Effective continuous integration for Spark projects

Silex is a small library of helper code intended to make it easier to build real-world Spark applications;¹ most of it is factored out from applications we’ve developed internally at Red Hat. We have a couple of long-term goals for the Silex project:

We want to make it very easy for us to spin up on new data-processing problems without spending a lot of time dealing with accidental complexity, and
we want to have a generally-useful standard library atop Spark that provides primitives and solutions to simplify common tasks and reflects best practices as we discover them.

Part of having a library that people will want to use is having a quality test suite and continuous integration. There are some tricks to developing automated tests for Spark applications, but even keeping those in mind may not be sufficient to let you test your Spark apps in a hosted CI environment. This post will show you how to bridge the gap.

Continuous integration challenges

Since we want to make it easy to review contributions to Silex, I set up Travis CI to watch branches and pull requests. Travis CI is a great service, but if you’re used to running tests locally, you might have some problems running Spark-based tests under hosted CI environments. Here’s what we learned:

When running tests locally, creating a Spark context with local[*] (in order to use all of the available cores on your machine) might be a good idea. However, a hosted CI environment may offer you a lot of cores but relatively little memory, so your tests might be killed because each Spark executor has nontrivial memory overhead. Instead, consider limiting your code to use fewer cores.
If you’re using Kryo serialization and have set the spark.kryoserializer.buffer.mb property to something large (perhaps because you often have serialization buffer crashes in production), don’t be surprised if you run out of memory while running in CI. Spark doesn’t share serializers between threads, so you could be allocating a huge buffer for each thread even if your test code doesn’t need to serialize anything all that large.²
Spark SQL (at least as of version 1.3.1) defaults to creating 200 partitions for shuffles. This is probably a good starting place for real-world data, but it’s overkill for test cases running on a single machine. Furthermore, since each partition has some extra memory overhead, it’s another possible cause of OOMEs.

Fixing the problems

Silex provides an application skeleton trait, and we use a class extending this trait to package up Spark and SQL contexts for test cases. That class isn’t currently part of the public Silex API, but you can see what it looks like here:

private [silex] class TestConsoleApp(val suppliedMaster: String = "local[2]") extends AppCommon { 
  override def master = suppliedMaster
  override def appName = "console"
  
  addConfig( {(conf: SparkConf) => conf.set("spark.kryoserializer.buffer.mb", "2")})
  
  def appMain(args: Array[String]) {
    // this never runs
  }
}

As you can see, we allow users to specify a Spark master URL but default to using two cores locally. Furthermore, we use the addConfig function from AppCommon – which takes a SparkConf and returns a modified SparkConf – to ensure that our Kryo buffer size is the Spark default of 2 mb, rather than the larger Silex default.

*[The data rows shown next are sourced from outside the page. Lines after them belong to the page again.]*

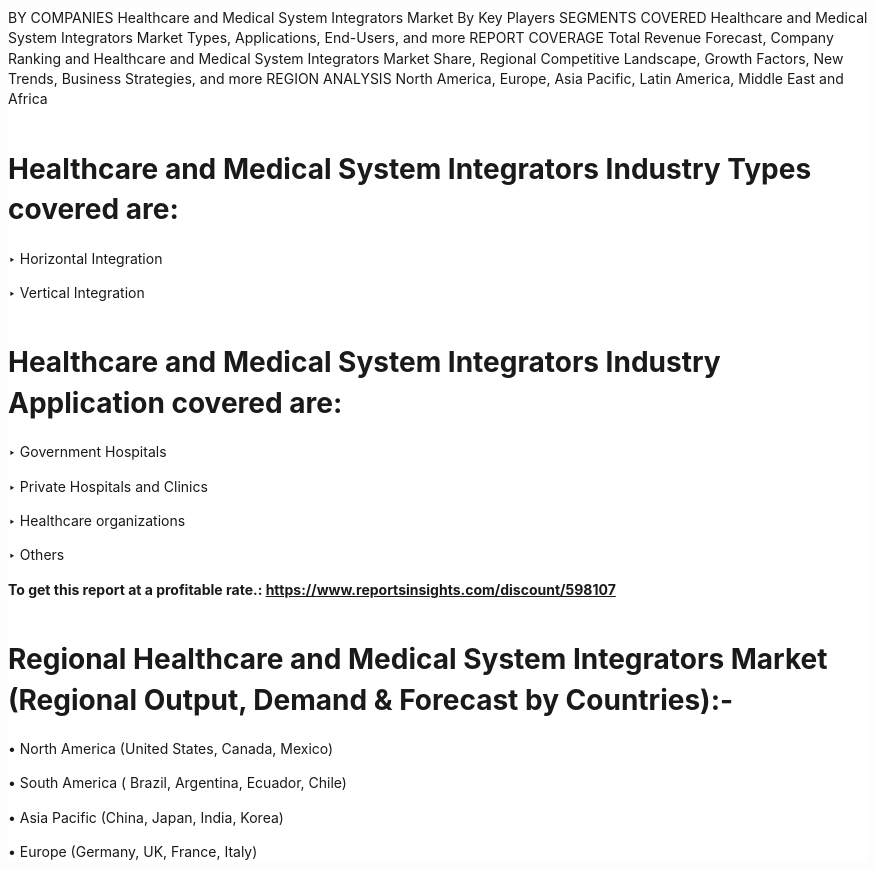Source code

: </tr>
<tr>
<td>BY COMPANIES</td>
<td>Healthcare and Medical System Integrators Market By Key Players</td>
</tr>
<tr>
<td>SEGMENTS COVERED</td>
<td>Healthcare and Medical System Integrators Market Types, Applications, End-Users, and more</td>
</tr>
<tr>
<td>REPORT COVERAGE</td>
<td>Total Revenue Forecast, Company Ranking and Healthcare and Medical System Integrators Market Share, Regional Competitive Landscape, Growth Factors, New Trends, Business Strategies, and more</td>
</tr>
<tr>
<td>REGION ANALYSIS</td>
<td>North America, Europe, Asia Pacific, Latin America, Middle East and Africa</td>
</tr>
</table>

# <strong>Healthcare and Medical System Integrators Industry Types covered are:</strong>

‣ Horizontal Integration

‣ Vertical Integration

# <strong>Healthcare and Medical System Integrators Industry Application covered are:</strong>

‣ Government Hospitals

‣ Private Hospitals and Clinics

‣ Healthcare organizations

‣ Others

<strong>To get this report at a profitable rate.: <a href=https://www.reportsinsights.com/discount/598107>https://www.reportsinsights.com/discount/598107</a></strong>

# <strong>Regional Healthcare and Medical System Integrators Market (Regional Output, Demand &amp; Forecast by Countries):-</strong>

• North America (United States, Canada, Mexico)

• South America ( Brazil, Argentina, Ecuador, Chile)

• Asia Pacific (China, Japan, India, Korea)

• Europe (Germany, UK, France, Italy)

If you’re used to writing test code that exercises Spark, you probably already have boilerplate (using something like ScalaTest’s BeforeAndAfterEach) to set up and tear down a Spark context for each test case. We set the Spark SQL property to control parallelism in data frame and SQL shuffles in the test setup code itself:

import org.scalatest._

import com.redhat.et.silex.app.TestConsoleApp

trait PerTestSparkContext extends BeforeAndAfterEach {
  self: BeforeAndAfterEach with Suite =>
  
  private var app: TestConsoleApp = null
  
  def context = app.context
  def sqlContext = app.sqlContext
  
  override def beforeEach() {
    app = new TestConsoleApp()
    System.clearProperty("spark.master.port")
    
    app.sqlContext.setConf("spark.sql.shuffle.partitions", "10")
    
    app.context
  }
  
  override def afterEach() {
    app.context.stop
  }
}

Conclusion

Good CI is one of those things that makes it fun to develop software, but the accidental differences between a hosted environment and your local environment can be totally frustrating. By taking into account the constraints you’re likely to see when running in a resource-limited container on a CI server, you can help to ensure that your tests only fail when your code is actually broken.

Footnotes

“Silex” is Latin for “flint,” which seemed like a good name for something that was intended to help people make things with sparks.↩︎
Thanks to Erik Erlandson for noticing this (it even affected him in a test case he was running locally).↩︎